Like the Droid Bionic and the Photon, the Droid Razr is compatible with a slew of accessories, such as the LapDock 500 Pro, a laptop-like portal for the phone. The LapDock 500 Pro has a 14-inch display and a front-facing camera. When you connect to the Webtop dock, you can access the full Firefox browser as well as lots of specially made productivity apps. Other accessories include an HD Station, a vehicle navigation dock, and a standard dock.

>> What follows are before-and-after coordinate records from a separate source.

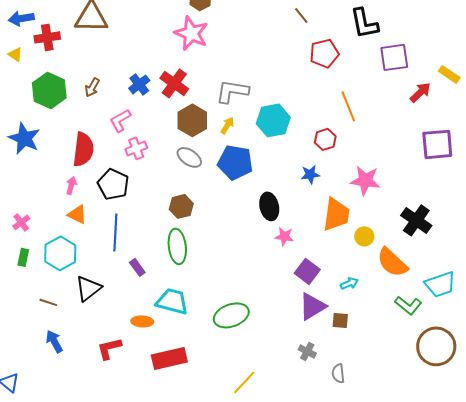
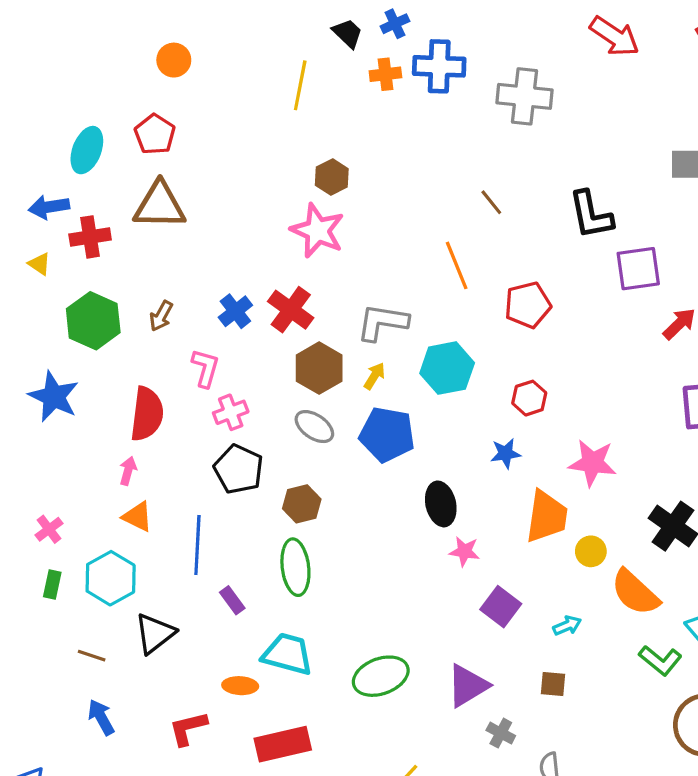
red pentagon: (324, 53) -> (528, 305), moved
orange line: (348, 106) -> (457, 265), moved
pink L-shape: (120, 120) -> (205, 368), turned 135
black pentagon: (113, 184) -> (239, 469), moved
purple triangle: (312, 306) -> (468, 686), moved

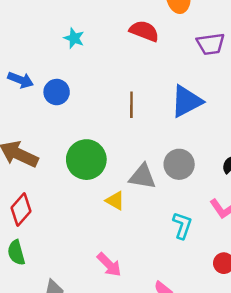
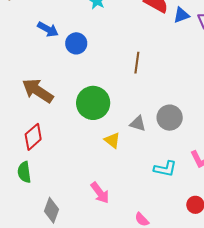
blue triangle: (186, 101) -> (181, 15), moved, size x0.6
gray triangle: (142, 177) -> (138, 124), size x0.7
cyan L-shape: (182, 225) -> (165, 169), turned 75

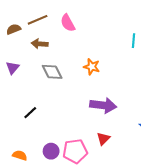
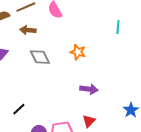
purple arrow: (103, 105) -> (89, 89), size x0.7
black line: (30, 113) -> (19, 109), moved

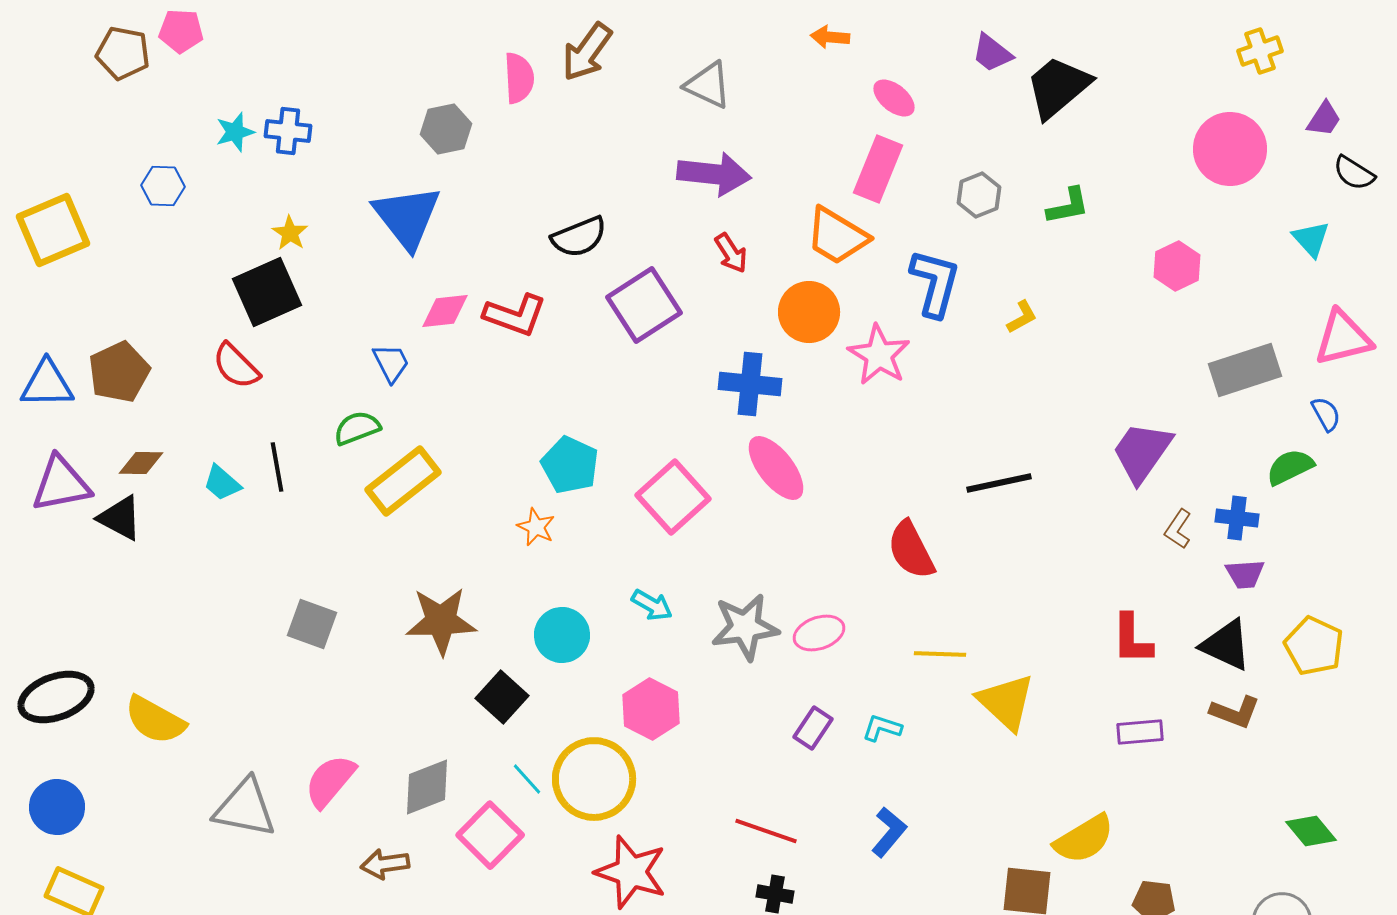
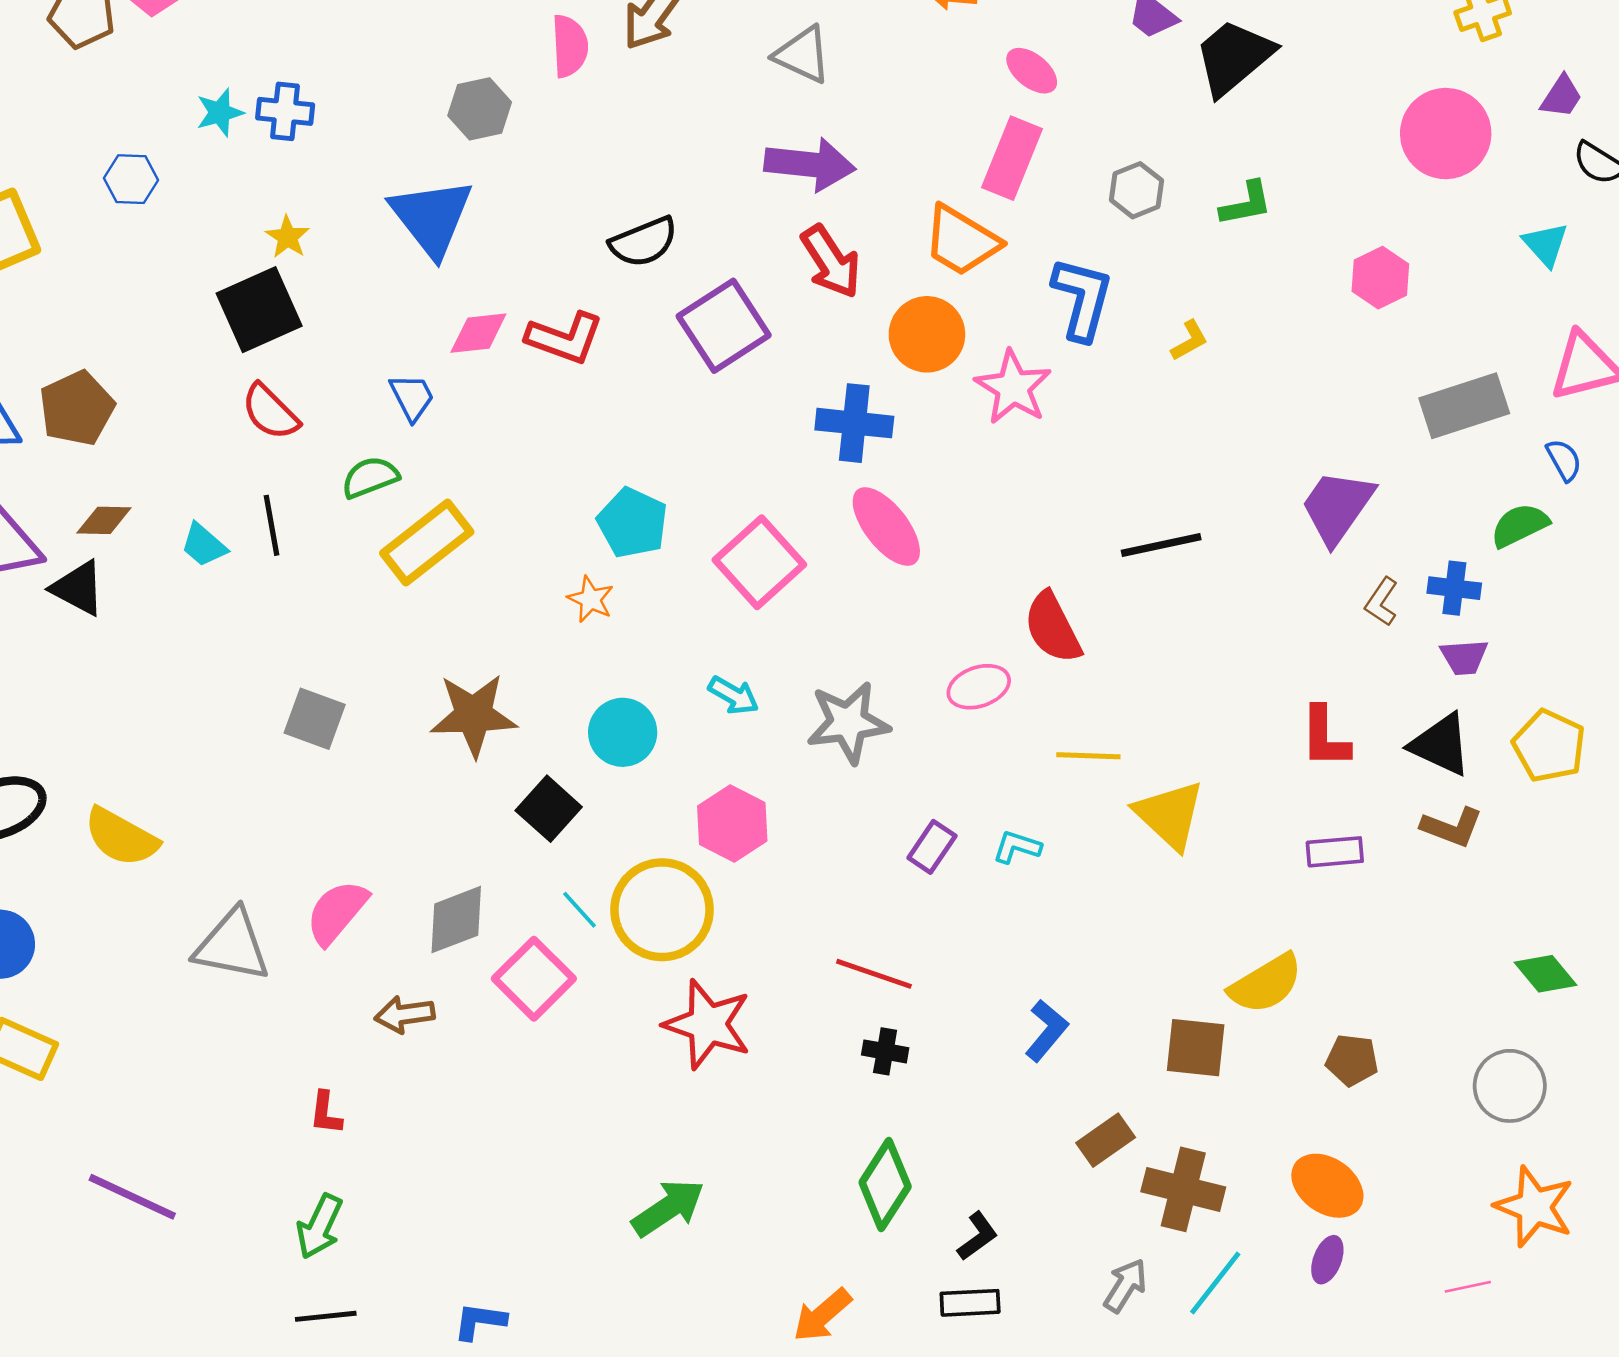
red arrow: (731, 253) -> (831, 262), size x1.5
red semicircle: (236, 366) -> (270, 412), moved
pink ellipse: (819, 633) -> (979, 687), moved
blue L-shape: (889, 832) -> (1046, 1030), moved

The Droid Razr is Motorola’s best Android phone to date. The TI OMAP 1.2GHz processor paired with Verizon’s blazing LTE speeds makes for an incredibly powerful phone. Its unique design, reminiscent of the original Razr, is also a success, and the Super AMOLED display is a step up from the PenTile displays of other Motorola phones. Battery life is a big issue, though, as it is for almost all dual-core LTE phones. In our battery life lab tests of other Android phones, almost every phone we tested did poorly. One exception was the Samsung Galaxy S II, however. If you’re trying to decide between the Droid Razr and the imminent Galaxy Nexus, battery life might be a deciding factor. We don't yet have a Galaxy Nexus in-house, but if its battery life is on a par with the Galaxy S II, it might be the winner in the great Android arms race.
SHOULD I BUY MOTOROLA DROID RAZR?
The thin and elegant Motorola Droid Razr is smoking when it comes to data speeds and performance, but the short battery life is a disappointment.